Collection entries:
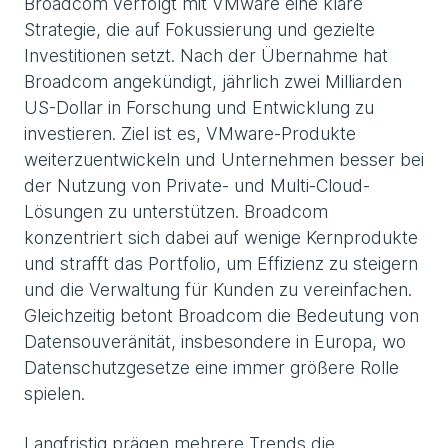
Broadcom verfolgt mit VMware eine klare
Strategie, die auf Fokussierung und gezielte
Investitionen setzt. Nach der Übernahme hat
Broadcom angekündigt, jährlich zwei Milliarden
US-Dollar in Forschung und Entwicklung zu
investieren. Ziel ist es, VMware-Produkte
weiterzuentwickeln und Unternehmen besser bei
der Nutzung von Private- und Multi-Cloud-
Lösungen zu unterstützen. Broadcom
konzentriert sich dabei auf wenige Kernprodukte
und strafft das Portfolio, um Effizienz zu steigern
und die Verwaltung für Kunden zu vereinfachen.
Gleichzeitig betont Broadcom die Bedeutung von
Datensouveränität, insbesondere in Europa, wo
Datenschutzgesetze eine immer größere Rolle
spielen.
Langfristig prägen mehrere Trends die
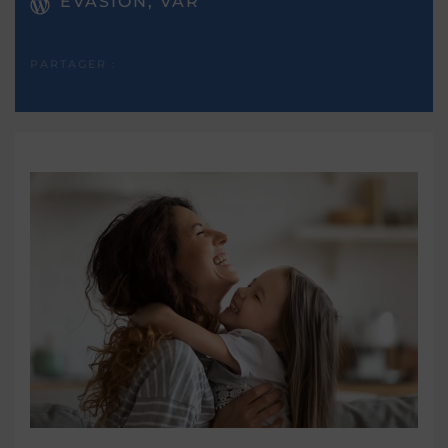
EVASION, VAR
PARTAGER :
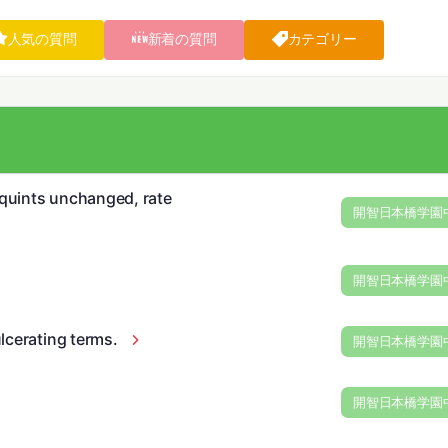
人気の質問
新着の質問
カテゴリー
quints unchanged, rate
開智日本橋学園
開智日本橋学園
lcerating terms.
開智日本橋学園
開智日本橋学園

**About this task:** Please copy the data shown above word for word, omitting the pictures.

**Answer area:**
Broadcom verfolgt mit VMware eine klare
Strategie, die auf Fokussierung und gezielte
Investitionen setzt. Nach der Übernahme hat
Broadcom angekündigt, jährlich zwei Milliarden
US-Dollar in Forschung und Entwicklung zu
investieren. Ziel ist es, VMware-Produkte
weiterzuentwickeln und Unternehmen besser bei
der Nutzung von Private- und Multi-Cloud-
Lösungen zu unterstützen. Broadcom
konzentriert sich dabei auf wenige Kernprodukte
und strafft das Portfolio, um Effizienz zu steigern
und die Verwaltung für Kunden zu vereinfachen.
Gleichzeitig betont Broadcom die Bedeutung von
Datensouveränität, insbesondere in Europa, wo
Datenschutzgesetze eine immer größere Rolle
spielen.
Langfristig prägen mehrere Trends die
EVASION, VAR
PARTAGER :
人気の質問
新着の質問
カテゴリー
quints unchanged, rate
開智日本橋学園
開智日本橋学園
lcerating terms.
開智日本橋学園
開智日本橋学園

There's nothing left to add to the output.